By themselves, the Element cards would make a legitimate tactical game.  The Special cards, though, add considerable variation.  Special cards also have a strength value, but instead of the actions of Element cards, each exerts a special effect described on the card itself, such as blocking attacks, switching combat piles between players, or inflicting damage directly to a player's damage pile.

Since every player starts with seven cards and plays or discards exactly one card every round, the game ends when every player has played his last card in the seventh round.  The player with the least total damage in his damage pile wins the game.

Mike Sette has rendered this game with understated, evocative art of Japanese inspiration.  A graphic designer, Sette's first art development project for a board game left him thinking that he could design a better game himself.  The subtle Asian style of San Ni Ichi evokes reminiscences of Tsuro but with an even more muted color palette.

I'll admit that I'm not generally a big fan of trick-taking games.  After my initial reading of the rules, I had low expectations for any tactical decision-making or engagement from San Ni Ichi.  There didn't seem to be much of substance there.
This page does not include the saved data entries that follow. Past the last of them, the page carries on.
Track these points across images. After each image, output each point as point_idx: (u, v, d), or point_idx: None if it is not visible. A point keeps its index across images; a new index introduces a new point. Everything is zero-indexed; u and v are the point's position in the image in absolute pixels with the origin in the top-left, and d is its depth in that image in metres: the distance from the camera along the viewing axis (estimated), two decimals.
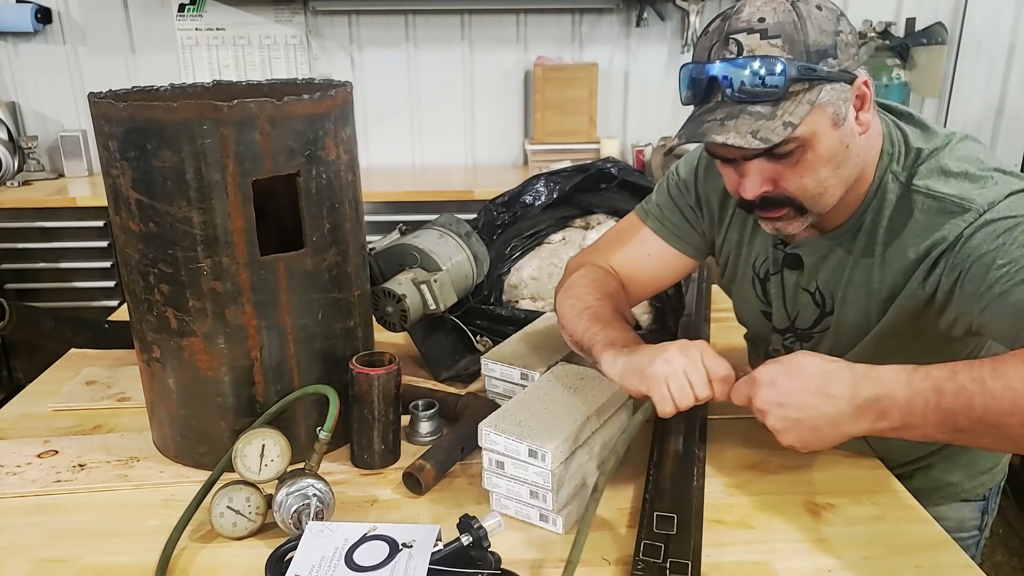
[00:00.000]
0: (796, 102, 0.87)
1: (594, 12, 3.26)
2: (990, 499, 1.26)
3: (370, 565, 0.82)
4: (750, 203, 0.95)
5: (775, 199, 0.93)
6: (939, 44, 3.16)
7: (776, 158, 0.90)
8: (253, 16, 3.18)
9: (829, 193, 0.94)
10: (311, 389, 1.09)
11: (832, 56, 0.88)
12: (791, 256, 1.07)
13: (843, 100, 0.90)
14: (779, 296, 1.12)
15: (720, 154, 0.94)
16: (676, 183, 1.20)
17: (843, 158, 0.92)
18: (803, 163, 0.90)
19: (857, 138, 0.93)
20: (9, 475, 1.11)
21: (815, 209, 0.95)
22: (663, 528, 0.94)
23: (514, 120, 3.40)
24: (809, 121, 0.87)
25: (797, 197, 0.93)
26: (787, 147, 0.89)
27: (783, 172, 0.92)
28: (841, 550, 0.94)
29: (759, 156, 0.90)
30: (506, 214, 1.59)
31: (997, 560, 2.49)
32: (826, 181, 0.92)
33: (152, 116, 0.96)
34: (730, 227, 1.16)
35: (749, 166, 0.92)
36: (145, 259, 1.03)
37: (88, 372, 1.43)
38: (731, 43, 0.87)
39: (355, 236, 1.13)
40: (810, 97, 0.87)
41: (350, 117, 1.11)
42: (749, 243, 1.14)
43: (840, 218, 1.01)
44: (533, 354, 1.23)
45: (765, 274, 1.13)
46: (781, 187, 0.92)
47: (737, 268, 1.17)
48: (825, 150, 0.90)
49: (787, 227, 0.97)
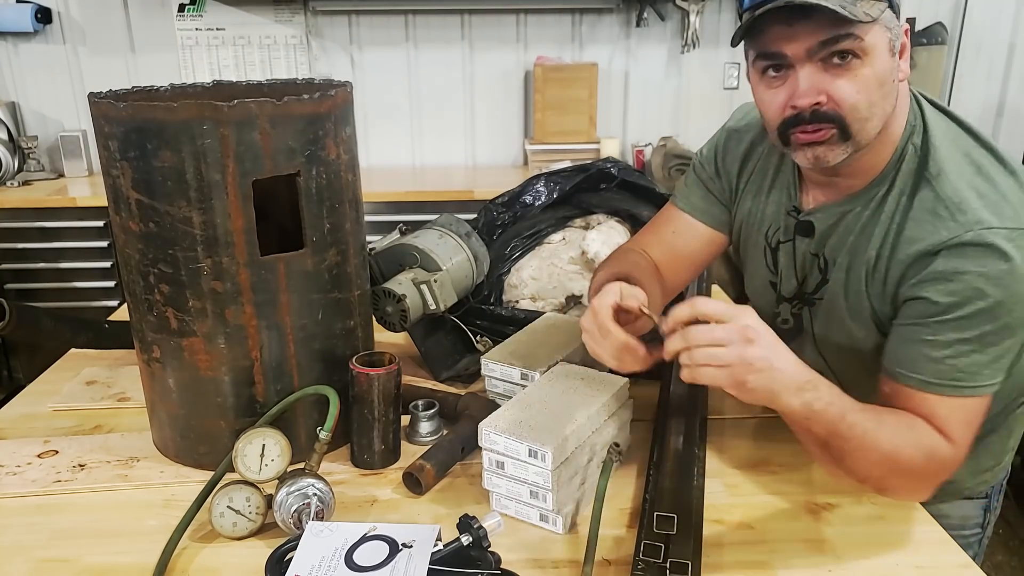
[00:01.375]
0: (870, 3, 0.88)
1: (594, 12, 3.26)
2: (992, 497, 1.26)
3: (370, 565, 0.82)
4: (795, 123, 0.94)
5: (825, 114, 0.92)
6: (939, 44, 3.16)
7: (834, 66, 0.90)
8: (253, 16, 3.18)
9: (872, 121, 0.93)
10: (311, 389, 1.09)
11: None
12: (804, 223, 1.08)
13: (898, 32, 0.92)
14: (789, 265, 1.12)
15: (780, 49, 0.91)
16: (700, 160, 1.24)
17: (889, 89, 0.93)
18: (860, 77, 0.90)
19: (899, 81, 0.95)
20: (9, 475, 1.11)
21: (859, 136, 0.93)
22: (663, 528, 0.94)
23: (514, 120, 3.40)
24: (875, 31, 0.89)
25: (847, 116, 0.92)
26: (853, 44, 0.89)
27: (836, 83, 0.91)
28: (841, 550, 0.95)
29: (818, 60, 0.90)
30: (506, 214, 1.59)
31: (997, 560, 2.49)
32: (874, 106, 0.92)
33: (152, 116, 0.96)
34: (743, 195, 1.17)
35: (804, 70, 0.91)
36: (145, 259, 1.03)
37: (88, 372, 1.43)
38: None
39: (355, 236, 1.13)
40: (880, 7, 0.89)
41: (350, 117, 1.11)
42: (763, 211, 1.15)
43: (860, 182, 1.01)
44: (533, 354, 1.23)
45: (776, 243, 1.13)
46: (834, 100, 0.92)
47: (750, 238, 1.18)
48: (880, 70, 0.91)
49: (828, 153, 0.95)
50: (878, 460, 0.90)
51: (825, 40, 0.88)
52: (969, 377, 0.92)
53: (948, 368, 0.92)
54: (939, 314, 0.91)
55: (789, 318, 1.15)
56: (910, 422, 0.92)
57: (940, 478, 0.94)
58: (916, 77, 3.18)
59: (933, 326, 0.92)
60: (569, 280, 1.51)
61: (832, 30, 0.87)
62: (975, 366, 0.91)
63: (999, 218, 0.90)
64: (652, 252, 1.23)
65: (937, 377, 0.92)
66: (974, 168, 0.95)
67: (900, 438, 0.90)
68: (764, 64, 0.94)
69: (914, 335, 0.93)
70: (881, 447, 0.89)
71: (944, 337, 0.91)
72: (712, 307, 0.86)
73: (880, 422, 0.90)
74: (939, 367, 0.92)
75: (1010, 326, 0.91)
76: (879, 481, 0.94)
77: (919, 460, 0.91)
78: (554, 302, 1.52)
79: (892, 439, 0.90)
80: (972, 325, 0.90)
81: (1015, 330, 0.92)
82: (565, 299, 1.52)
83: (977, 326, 0.90)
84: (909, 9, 3.25)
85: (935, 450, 0.91)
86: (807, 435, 0.92)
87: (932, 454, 0.91)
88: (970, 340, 0.91)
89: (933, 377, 0.92)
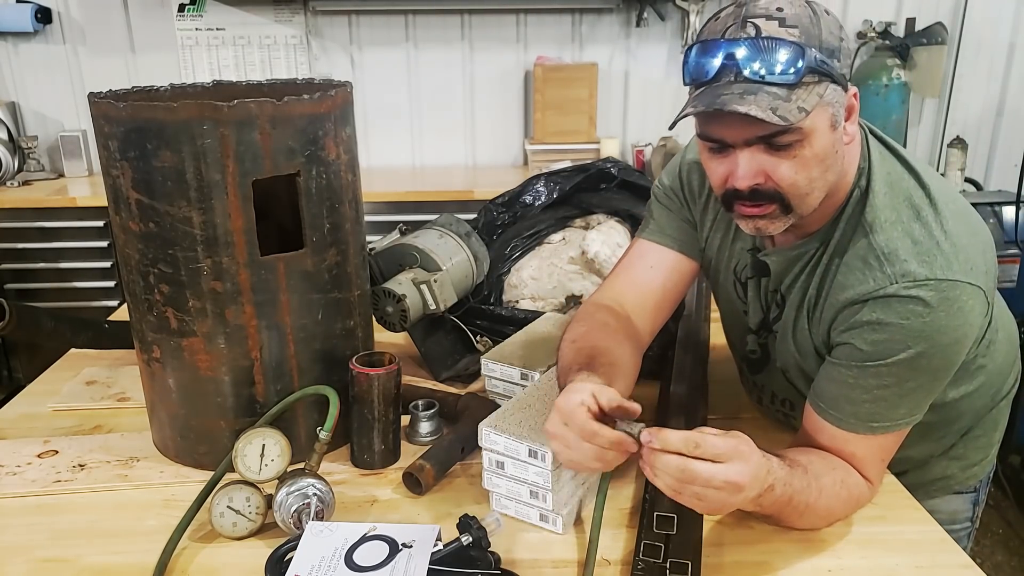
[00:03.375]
0: (808, 91, 0.88)
1: (594, 12, 3.26)
2: (980, 490, 1.28)
3: (370, 565, 0.82)
4: (735, 197, 0.95)
5: (765, 192, 0.93)
6: (939, 44, 3.16)
7: (774, 149, 0.90)
8: (253, 16, 3.18)
9: (814, 195, 0.94)
10: (311, 389, 1.09)
11: (837, 59, 0.89)
12: (761, 263, 1.09)
13: (840, 104, 0.91)
14: (756, 298, 1.13)
15: (720, 136, 0.93)
16: (663, 191, 1.21)
17: (832, 162, 0.93)
18: (799, 159, 0.91)
19: (843, 147, 0.95)
20: (9, 475, 1.11)
21: (800, 209, 0.95)
22: (663, 528, 0.94)
23: (514, 120, 3.40)
24: (814, 115, 0.88)
25: (787, 194, 0.93)
26: (790, 137, 0.89)
27: (776, 165, 0.91)
28: (841, 550, 0.95)
29: (757, 144, 0.90)
30: (506, 214, 1.59)
31: (997, 560, 2.49)
32: (815, 181, 0.93)
33: (152, 116, 0.96)
34: (712, 231, 1.17)
35: (744, 154, 0.92)
36: (145, 259, 1.03)
37: (88, 372, 1.43)
38: (749, 26, 0.87)
39: (355, 236, 1.13)
40: (819, 91, 0.88)
41: (350, 117, 1.11)
42: (731, 247, 1.15)
43: (811, 228, 1.02)
44: (533, 354, 1.23)
45: (745, 279, 1.14)
46: (773, 180, 0.92)
47: (719, 273, 1.18)
48: (820, 149, 0.91)
49: (769, 226, 0.96)
50: (814, 521, 0.97)
51: (763, 135, 0.89)
52: (885, 418, 0.96)
53: (866, 412, 0.96)
54: (862, 360, 0.94)
55: (756, 348, 1.17)
56: (843, 477, 0.97)
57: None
58: (916, 77, 3.18)
59: (856, 371, 0.95)
60: (569, 280, 1.51)
61: (768, 127, 0.87)
62: (891, 409, 0.96)
63: (928, 268, 0.91)
64: (627, 299, 1.16)
65: (855, 418, 0.96)
66: (912, 212, 0.96)
67: (836, 499, 0.96)
68: (707, 144, 0.96)
69: (838, 375, 0.97)
70: (819, 512, 0.95)
71: (865, 383, 0.94)
72: (711, 448, 0.82)
73: (820, 491, 0.93)
74: (857, 409, 0.96)
75: (931, 370, 0.94)
76: (809, 529, 0.99)
77: (848, 510, 0.99)
78: (554, 302, 1.52)
79: (829, 505, 0.95)
80: (892, 373, 0.93)
81: (936, 373, 0.95)
82: (565, 299, 1.52)
83: (897, 374, 0.93)
84: (909, 9, 3.25)
85: (860, 497, 0.99)
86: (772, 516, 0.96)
87: (858, 501, 0.99)
88: (889, 386, 0.94)
89: (851, 418, 0.96)
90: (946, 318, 0.91)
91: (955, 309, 0.91)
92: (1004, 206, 2.74)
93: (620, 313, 1.14)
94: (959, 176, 3.03)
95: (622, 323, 1.12)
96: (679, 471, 0.81)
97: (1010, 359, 1.19)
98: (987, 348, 1.08)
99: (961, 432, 1.18)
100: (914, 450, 1.11)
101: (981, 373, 1.10)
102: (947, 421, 1.13)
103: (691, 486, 0.81)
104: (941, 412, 1.08)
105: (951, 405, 1.09)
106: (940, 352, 0.92)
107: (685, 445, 0.81)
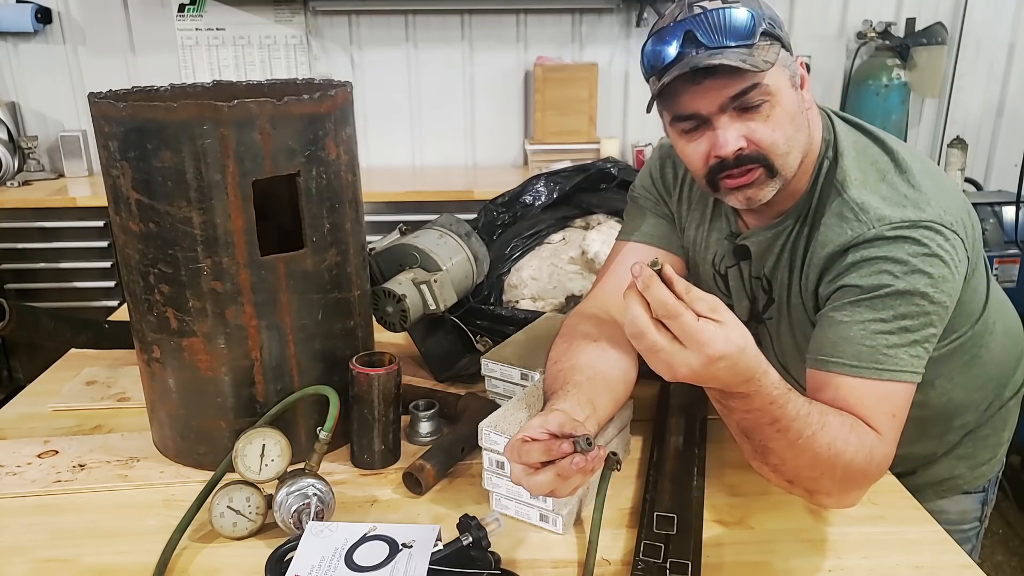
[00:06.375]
0: (766, 50, 0.93)
1: (594, 12, 3.26)
2: (989, 490, 1.28)
3: (370, 565, 0.82)
4: (721, 169, 0.97)
5: (749, 156, 0.96)
6: (939, 44, 3.16)
7: (747, 111, 0.94)
8: (253, 16, 3.18)
9: (793, 154, 0.98)
10: (311, 389, 1.09)
11: (781, 29, 0.95)
12: (740, 247, 1.10)
13: (795, 69, 0.98)
14: (739, 288, 1.14)
15: (695, 108, 0.95)
16: (637, 192, 1.23)
17: (800, 121, 0.98)
18: (772, 118, 0.95)
19: (806, 110, 0.99)
20: (9, 475, 1.11)
21: (783, 171, 0.98)
22: (663, 528, 0.94)
23: (514, 120, 3.40)
24: (776, 73, 0.94)
25: (769, 153, 0.96)
26: (760, 95, 0.93)
27: (753, 129, 0.95)
28: (841, 550, 0.95)
29: (731, 111, 0.94)
30: (506, 214, 1.59)
31: (997, 560, 2.49)
32: (791, 139, 0.97)
33: (152, 116, 0.96)
34: (687, 224, 1.19)
35: (722, 120, 0.95)
36: (145, 259, 1.03)
37: (88, 372, 1.43)
38: (696, 8, 0.93)
39: (355, 236, 1.13)
40: (775, 51, 0.93)
41: (350, 117, 1.11)
42: (706, 239, 1.16)
43: (785, 204, 1.04)
44: (533, 354, 1.23)
45: (724, 270, 1.15)
46: (754, 142, 0.95)
47: (698, 266, 1.19)
48: (789, 106, 0.96)
49: (758, 193, 0.98)
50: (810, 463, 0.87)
51: (735, 95, 0.93)
52: (888, 360, 0.92)
53: (867, 350, 0.92)
54: (855, 296, 0.94)
55: None
56: (852, 423, 0.89)
57: (874, 480, 0.93)
58: (916, 77, 3.18)
59: (849, 308, 0.94)
60: (569, 280, 1.51)
61: (739, 84, 0.92)
62: (892, 348, 0.92)
63: (902, 212, 0.95)
64: (612, 304, 1.11)
65: (857, 359, 0.92)
66: (878, 175, 1.00)
67: (841, 440, 0.87)
68: (681, 126, 0.99)
69: (832, 320, 0.95)
70: (817, 449, 0.86)
71: (860, 317, 0.93)
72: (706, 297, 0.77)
73: (823, 425, 0.86)
74: (859, 348, 0.92)
75: (926, 313, 0.92)
76: (811, 483, 0.91)
77: (857, 459, 0.88)
78: (554, 302, 1.52)
79: (832, 443, 0.86)
80: (887, 306, 0.92)
81: (930, 317, 0.93)
82: (565, 299, 1.52)
83: (891, 306, 0.92)
84: (909, 9, 3.25)
85: (872, 449, 0.89)
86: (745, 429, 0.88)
87: (870, 452, 0.89)
88: (886, 320, 0.92)
89: (853, 359, 0.92)
90: (927, 254, 0.92)
91: (935, 246, 0.93)
92: (1004, 206, 2.74)
93: (605, 320, 1.10)
94: (959, 176, 3.03)
95: (605, 331, 1.07)
96: (661, 304, 0.75)
97: (1013, 355, 1.19)
98: (982, 336, 1.08)
99: (965, 430, 1.18)
100: (916, 447, 1.11)
101: (976, 364, 1.10)
102: (943, 415, 1.13)
103: (658, 334, 0.76)
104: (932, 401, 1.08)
105: (943, 394, 1.09)
106: (927, 288, 0.92)
107: (678, 288, 0.76)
With the very first hand of our six-player game, however, I began to appreciate that this little gem is no ordinary trick-taking game.  (Yes, the game handles as many as six players - nice for a larger group.)  The fact that a low-strength fire card can be played on top of a high-strength wood card makes obvious the value of the "Defend" action.  The relationships of elements means players have to pay attention to possible chains of events in the Battle phase sequence.  A clever little logic puzzle emerges in almost every round as players dodge and counter to avoid getting stuck with the high-strength Element card on their combat pile when the Damage phase comes.  No ordinary trick-taking game, indeed.

Photo uploaded to boardgamegeek by
the League of Nonsensical Gamers

I will say that some players felt that the Special cards were too chaotic - that the logical nuances of the Element card play were undermined by the heavy-handed disruption of some of the Specials, particularly the Gyukoto (reversal), which allows switching combat piles between two players.  I don't necessarily share my fellow players' opinion on that point; the Special cards introduce a layer of complexity to the logic and tactics of the game, but not in a randomly disruptive way.  Still, some players may feel that they perturb an otherwise clean, elegant game.
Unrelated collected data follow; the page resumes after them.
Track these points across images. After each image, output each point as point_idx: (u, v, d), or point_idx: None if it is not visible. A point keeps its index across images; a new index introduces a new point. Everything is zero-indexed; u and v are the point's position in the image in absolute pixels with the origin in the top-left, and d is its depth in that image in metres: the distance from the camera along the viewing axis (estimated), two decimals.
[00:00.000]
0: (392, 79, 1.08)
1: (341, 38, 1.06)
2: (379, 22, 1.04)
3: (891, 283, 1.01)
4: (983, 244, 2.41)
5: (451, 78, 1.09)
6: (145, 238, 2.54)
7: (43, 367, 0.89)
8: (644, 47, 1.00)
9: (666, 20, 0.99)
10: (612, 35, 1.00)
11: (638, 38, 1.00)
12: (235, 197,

To that end, the rules provide a recommendation to simplify the game for first-time players - and herein lies my only significant criticism.  The rules specify how many of each type of card to use depending on the number of players to make a hand of seven for each player.  The setup later goes on to say, "for first-time players, we recommend only using two or three Special Cards..."  This provision constitutes a hole in the rules: using fewer Specials than normal leaves too few cards for everyone to get a hand of seven, and the rules don't provide instructions to resolve the discrepancy.  (In hindsight, the intent may have been to use only two or three kinds of Special cards in a learning game, but that's not the how the rule is worded.)  Frankly, it's not an issue: The first-time player recommendation not to use the "smoke bomb" is valid, but otherwise the game is sufficiently straightforward that using a full complement of Specials will work fine even for new players, as it did for us. 

My bottom line recommendation:  San Ni Ichi is a portable, affordable trick-taking filler option with some cleverly challenging tactics.  Pick it up if you like quick trick-taking games that make you think a little more than the usual fare; avoid it if you are looking for something lengthier or more substantial.

Full disclosure:  I received a review copy of this game.  No prior representation was made as to the nature of the review and no other consideration was given for it.